A good example of a temporary mobility issue that most people can relate to is a wrist injury, which can have the immediate effect of making everyday digital tools, such as a mouse, completely inaccessible.
Main Causes of ADA Compliance Lawsuits
- Color contrast in text to allows persons with limited visions to read the text;
- Text causes when using color in text to assist individuals who cannot perceive the color;
- Text alternatives (“alt text”) in images to convey the purpose of an image, such as charts or illustrations for individuals who cannot see the image;
- Synchronized video captions;
- Online forms with clear labels, keyboard access, and clear instructions to allow sight-impaired individuals to utilize each form;
- Text size and zoom capability for aiding person’s with vision disabilities;
- Visual Headings built into layouts for sight-impaired individuals;
- Keyboard and mouse navigation for movement-impaired individuals;
- Automated accessibility checkers;
- Manual auditing of website accessibility; and
- Accessibility reporting.
How Does WCAG Impact Website ADA Compliance?

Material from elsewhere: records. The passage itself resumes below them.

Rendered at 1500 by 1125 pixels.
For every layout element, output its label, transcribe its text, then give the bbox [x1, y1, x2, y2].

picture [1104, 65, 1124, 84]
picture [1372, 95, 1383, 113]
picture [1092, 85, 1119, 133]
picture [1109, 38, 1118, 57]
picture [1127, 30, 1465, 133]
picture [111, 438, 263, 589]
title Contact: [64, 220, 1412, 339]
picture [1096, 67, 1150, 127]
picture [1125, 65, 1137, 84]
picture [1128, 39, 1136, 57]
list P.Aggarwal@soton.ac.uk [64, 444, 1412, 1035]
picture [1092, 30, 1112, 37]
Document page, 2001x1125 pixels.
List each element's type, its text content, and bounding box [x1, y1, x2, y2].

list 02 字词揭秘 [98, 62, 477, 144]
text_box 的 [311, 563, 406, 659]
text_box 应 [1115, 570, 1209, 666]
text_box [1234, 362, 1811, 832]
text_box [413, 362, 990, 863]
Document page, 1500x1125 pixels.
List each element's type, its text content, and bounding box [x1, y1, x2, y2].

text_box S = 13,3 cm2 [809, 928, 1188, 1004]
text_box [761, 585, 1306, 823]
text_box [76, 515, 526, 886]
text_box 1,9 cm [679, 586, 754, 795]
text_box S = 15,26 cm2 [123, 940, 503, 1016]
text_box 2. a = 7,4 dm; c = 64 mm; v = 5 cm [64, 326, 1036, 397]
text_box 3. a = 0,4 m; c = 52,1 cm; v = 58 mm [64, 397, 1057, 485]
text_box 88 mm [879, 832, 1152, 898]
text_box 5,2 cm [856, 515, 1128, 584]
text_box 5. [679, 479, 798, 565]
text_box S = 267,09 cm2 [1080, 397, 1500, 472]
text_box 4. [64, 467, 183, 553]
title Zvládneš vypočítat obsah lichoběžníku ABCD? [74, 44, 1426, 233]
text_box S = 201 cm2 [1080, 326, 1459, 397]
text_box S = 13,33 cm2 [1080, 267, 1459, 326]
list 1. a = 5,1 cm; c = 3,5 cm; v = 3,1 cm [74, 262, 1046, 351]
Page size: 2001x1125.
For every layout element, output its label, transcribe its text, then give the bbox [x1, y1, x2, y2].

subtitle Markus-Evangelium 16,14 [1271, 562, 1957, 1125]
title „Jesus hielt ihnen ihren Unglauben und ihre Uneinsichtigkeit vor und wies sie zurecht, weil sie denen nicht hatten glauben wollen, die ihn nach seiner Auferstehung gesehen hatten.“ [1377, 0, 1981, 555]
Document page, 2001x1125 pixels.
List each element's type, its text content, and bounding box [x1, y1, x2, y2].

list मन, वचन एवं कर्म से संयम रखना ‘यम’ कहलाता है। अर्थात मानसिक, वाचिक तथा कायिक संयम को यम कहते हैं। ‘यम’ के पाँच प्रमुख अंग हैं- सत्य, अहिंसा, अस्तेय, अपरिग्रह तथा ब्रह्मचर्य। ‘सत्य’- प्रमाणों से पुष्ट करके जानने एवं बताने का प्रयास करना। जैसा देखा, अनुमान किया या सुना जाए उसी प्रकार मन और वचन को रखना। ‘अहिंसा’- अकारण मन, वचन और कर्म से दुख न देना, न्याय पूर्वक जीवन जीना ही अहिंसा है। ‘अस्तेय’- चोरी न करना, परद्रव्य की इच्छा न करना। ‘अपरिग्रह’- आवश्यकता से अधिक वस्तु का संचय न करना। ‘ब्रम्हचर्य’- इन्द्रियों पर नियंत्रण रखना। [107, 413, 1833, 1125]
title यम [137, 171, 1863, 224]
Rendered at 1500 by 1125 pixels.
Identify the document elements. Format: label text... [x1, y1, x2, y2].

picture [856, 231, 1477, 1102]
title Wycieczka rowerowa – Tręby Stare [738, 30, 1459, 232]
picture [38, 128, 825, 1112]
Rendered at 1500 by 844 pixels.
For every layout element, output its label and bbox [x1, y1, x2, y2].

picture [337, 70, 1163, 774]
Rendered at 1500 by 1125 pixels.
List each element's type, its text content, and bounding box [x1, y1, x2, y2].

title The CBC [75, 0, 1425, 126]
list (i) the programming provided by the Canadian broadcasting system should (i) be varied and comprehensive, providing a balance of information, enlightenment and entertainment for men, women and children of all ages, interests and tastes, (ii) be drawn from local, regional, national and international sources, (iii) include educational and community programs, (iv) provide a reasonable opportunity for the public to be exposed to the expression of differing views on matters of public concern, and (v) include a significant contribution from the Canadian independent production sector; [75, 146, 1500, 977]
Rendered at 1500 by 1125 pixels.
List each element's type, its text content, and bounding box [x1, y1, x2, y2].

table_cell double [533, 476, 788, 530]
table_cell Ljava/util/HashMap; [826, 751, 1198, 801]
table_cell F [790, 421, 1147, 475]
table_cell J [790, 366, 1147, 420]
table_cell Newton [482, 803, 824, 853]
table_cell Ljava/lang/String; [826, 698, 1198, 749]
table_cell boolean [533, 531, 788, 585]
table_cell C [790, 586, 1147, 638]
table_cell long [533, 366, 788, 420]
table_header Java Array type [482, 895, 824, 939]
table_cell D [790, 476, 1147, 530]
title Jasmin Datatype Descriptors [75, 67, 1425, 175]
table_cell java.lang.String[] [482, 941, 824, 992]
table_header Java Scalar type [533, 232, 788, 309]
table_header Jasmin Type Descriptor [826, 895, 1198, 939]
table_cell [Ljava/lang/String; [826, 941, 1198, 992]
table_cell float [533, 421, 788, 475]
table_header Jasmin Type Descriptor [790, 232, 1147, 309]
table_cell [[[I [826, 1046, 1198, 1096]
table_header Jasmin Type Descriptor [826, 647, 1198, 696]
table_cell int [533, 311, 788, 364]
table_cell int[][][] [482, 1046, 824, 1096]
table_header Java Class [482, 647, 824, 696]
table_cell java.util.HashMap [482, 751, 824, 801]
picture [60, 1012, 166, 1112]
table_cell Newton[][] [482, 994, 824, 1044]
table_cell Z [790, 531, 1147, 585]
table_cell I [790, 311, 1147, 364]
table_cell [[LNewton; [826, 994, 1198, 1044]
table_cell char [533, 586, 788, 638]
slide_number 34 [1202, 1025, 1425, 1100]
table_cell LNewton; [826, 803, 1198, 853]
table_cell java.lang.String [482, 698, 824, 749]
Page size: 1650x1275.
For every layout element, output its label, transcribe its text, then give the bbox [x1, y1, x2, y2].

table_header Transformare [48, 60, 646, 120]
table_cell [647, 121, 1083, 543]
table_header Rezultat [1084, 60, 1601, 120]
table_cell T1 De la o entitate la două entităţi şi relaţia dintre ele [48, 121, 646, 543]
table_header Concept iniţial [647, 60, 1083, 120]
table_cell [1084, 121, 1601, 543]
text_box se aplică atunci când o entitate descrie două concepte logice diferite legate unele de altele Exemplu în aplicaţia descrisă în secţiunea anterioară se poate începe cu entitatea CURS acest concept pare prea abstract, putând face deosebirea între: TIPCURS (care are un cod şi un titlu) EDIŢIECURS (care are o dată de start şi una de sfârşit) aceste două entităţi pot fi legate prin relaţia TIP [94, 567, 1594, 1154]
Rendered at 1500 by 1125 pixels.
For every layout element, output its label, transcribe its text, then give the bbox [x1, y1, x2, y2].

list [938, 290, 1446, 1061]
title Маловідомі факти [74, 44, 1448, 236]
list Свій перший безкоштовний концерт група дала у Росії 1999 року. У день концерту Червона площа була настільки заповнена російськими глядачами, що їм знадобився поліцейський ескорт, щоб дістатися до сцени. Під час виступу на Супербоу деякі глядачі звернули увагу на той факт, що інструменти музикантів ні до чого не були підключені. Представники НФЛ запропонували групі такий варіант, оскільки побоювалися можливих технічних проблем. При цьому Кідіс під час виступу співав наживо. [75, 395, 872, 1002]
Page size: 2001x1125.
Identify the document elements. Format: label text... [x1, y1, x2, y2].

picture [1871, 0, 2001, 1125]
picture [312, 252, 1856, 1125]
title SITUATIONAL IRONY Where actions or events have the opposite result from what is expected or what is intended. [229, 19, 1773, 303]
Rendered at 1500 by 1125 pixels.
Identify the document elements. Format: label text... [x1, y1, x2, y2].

Unlike the Title III ADA guidelines, which have never been formally expanded to include guidance about websites to keep current with modern times, the WCAG is an ever-evolving set of standards. A working draft of WCAG 3.0 was released in 2021 and is expected to be finalized in a few years. WCAG 2.1 AA/A continues to be mandatory for Title II compliance and required by most Title III settlement agreement remediation plans.